2004-12-04 12:29:42 ET|
Wow, it's the end of the semester already. I have two finals, one on Monday, and one on Tuesday, then two English essays to turn in on tuesday. I never realized until the other day how many of the people I'm surrounded by on a daily basis are failing half their classes. Most of the people that have continuously partied here this whole semester are failing either half or all of their classes! I think it must have something to do with the fact that I've already been out of highschool for 3 years now, and I've been in some form of college since I dropped out. I suppose the fact that I've also lived on my own a couple of times before now is helping me too. I kinda know what to expect from stuff and don't go completely apeshit.
It's funny, around the end of Ogeechee Tech, I remember posting a few depressed journal entries, and I felt the winds of change upon me. I knew something was going to change soon, and look at this. It's Christmas time already, and my first semester at a REAL college is over with. I don't think I saw myself ever being able to get into the university system.
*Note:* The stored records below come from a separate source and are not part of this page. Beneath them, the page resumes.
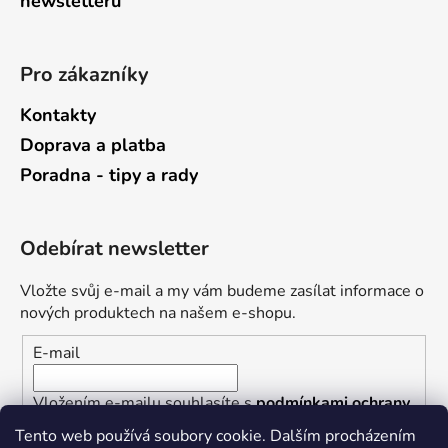
newsletterů
Pro zákazníky
Kontakty
Doprava a platba
Poradna - tipy a rady
Odebírat newsletter
Vložte svůj e-mail a my vám budeme zasílat informace o
nových produktech na našem e-shopu.
E-mail
Vložením e-mailu souhlasíte s
podmínkami ochrany
osobních údajů
Tento web používá soubory cookie. Dalším procházením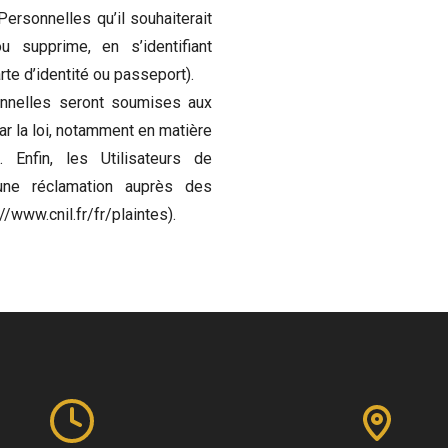
Personnelles qu’il souhaiterait
 supprime, en s’identifiant
rte d’identité ou passeport).
nelles seront soumises aux
r la loi, notamment en matière
 Enfin, les Utilisateurs de
 une réclamation auprès des
/www.cnil.fr/fr/plaintes).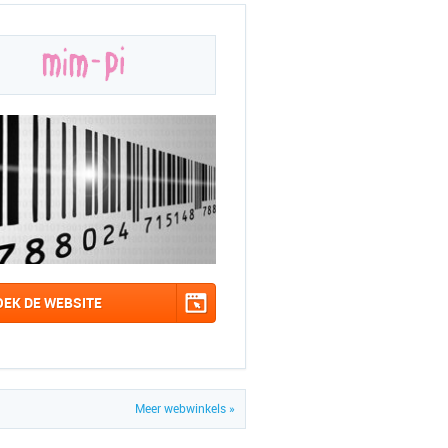
OEK DE WEBSITE
Meer webwinkels »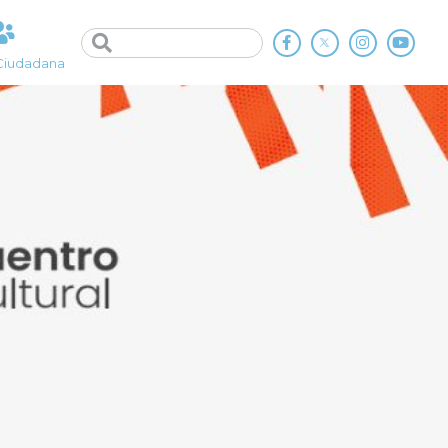
Ciudadana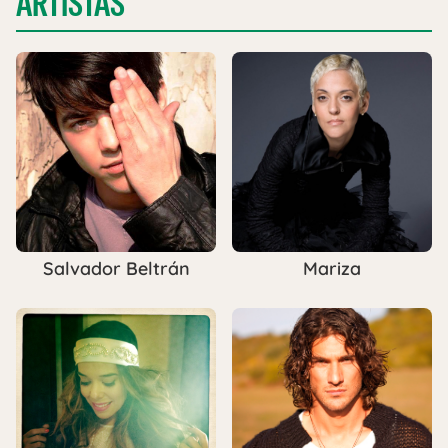
ARTISTAS
Salvador Beltrán
Mariza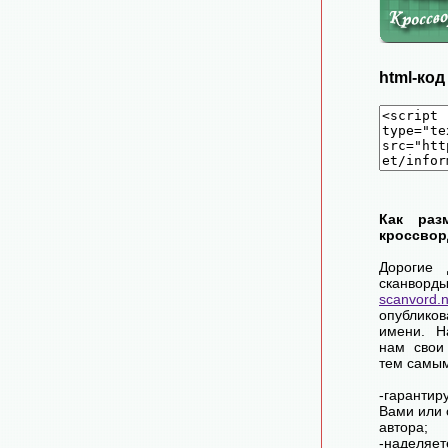
html-ко
Как раз
кроссвор
Дорогие 
сканворд
scanvord.
опублико
имени. Н
нам свои
тем самы
-гарантир
Вами или 
автора;
-наделя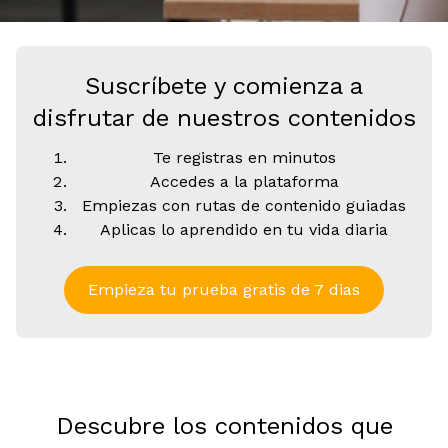
Suscríbete y comienza a
disfrutar de nuestros contenidos
Te registras en minutos
Accedes a la plataforma
Empiezas con rutas de contenido guiadas
Aplicas lo aprendido en tu vida diaria
Empieza tu prueba gratis de 7 dias
Descubre los contenidos que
I feel that detached feeling again somewhat. Things are going to change drastically next semester. Some of the people I see almost every day now, I won't see, and then some of the people that have realized they're about to completely destroy their lives by partying and failing all their classes might straighten up. Then, there's the other few that will realize that with a 0.0 GPA, they can't make it up after this semester and will simply give up.
This has been a fun/interesting semester for me. This is the first time since I've been in some kind of college that I went a little apeshit with stuff. Next semester, it won't be the same. I'll be really busting my ass in school to make sure I pull a 3.5 gpa out at least. Then I'll slowly work my way up and see how high I can take it.
The past week has been interesting. For the first time in my life, I've actually been going insane with a drug: Cocaine. It's been... rather crazy to say the least. However, after this weekend, I'll be clean for several months. I'm almost looking forward to that.
Wow, what a long post eh? Guess it's because I haven't been posting in a while... and I have a good bit on my mind lately. <3 to you all.